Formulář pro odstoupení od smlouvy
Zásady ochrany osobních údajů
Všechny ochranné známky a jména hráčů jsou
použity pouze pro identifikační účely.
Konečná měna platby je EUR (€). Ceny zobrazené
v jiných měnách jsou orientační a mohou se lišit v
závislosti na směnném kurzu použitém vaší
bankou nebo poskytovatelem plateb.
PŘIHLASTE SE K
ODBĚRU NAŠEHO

> **Task description**: Output each record above exactly, omitting nothing.

> **Result**:
Formulář pro odstoupení od smlouvy
Zásady ochrany osobních údajů
Všechny ochranné známky a jména hráčů jsou
použity pouze pro identifikační účely.
Konečná měna platby je EUR (€). Ceny zobrazené
v jiných měnách jsou orientační a mohou se lišit v
závislosti na směnném kurzu použitém vaší
bankou nebo poskytovatelem plateb.
PŘIHLASTE SE K
ODBĚRU NAŠEHO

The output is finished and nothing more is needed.